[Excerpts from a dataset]
■ ■ ■ ■ ■ ■ ■
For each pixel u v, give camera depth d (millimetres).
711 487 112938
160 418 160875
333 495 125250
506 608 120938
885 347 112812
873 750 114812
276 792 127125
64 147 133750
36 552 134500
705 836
■ ■ ■ ■ ■ ■ ■
— WORK REQUIRED —
Copy out the lines starting at the one containing "506 608 120938" and ending with the last line of the entries. Include nothing else.

— SOLVED EXERCISE —
506 608 120938
885 347 112812
873 750 114812
276 792 127125
64 147 133750
36 552 134500
705 836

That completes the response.